→ Information provided:
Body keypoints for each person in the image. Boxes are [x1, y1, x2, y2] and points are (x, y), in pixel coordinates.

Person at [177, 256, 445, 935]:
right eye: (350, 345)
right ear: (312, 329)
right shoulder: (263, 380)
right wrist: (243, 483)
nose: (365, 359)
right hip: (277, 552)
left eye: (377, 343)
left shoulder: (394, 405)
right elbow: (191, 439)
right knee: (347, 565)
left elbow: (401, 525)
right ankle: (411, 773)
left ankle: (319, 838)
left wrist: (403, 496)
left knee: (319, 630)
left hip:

→ What to do:
At the first line of the material above, start reproducing each line exactly, and end with the line that holds "left elbow: (401, 525)", adding nothing.

→ Output for this exercise:
Body keypoints for each person in the image. Boxes are [x1, y1, x2, y2] and points are (x, y), in pixel coordinates.

Person at [177, 256, 445, 935]:
right eye: (350, 345)
right ear: (312, 329)
right shoulder: (263, 380)
right wrist: (243, 483)
nose: (365, 359)
right hip: (277, 552)
left eye: (377, 343)
left shoulder: (394, 405)
right elbow: (191, 439)
right knee: (347, 565)
left elbow: (401, 525)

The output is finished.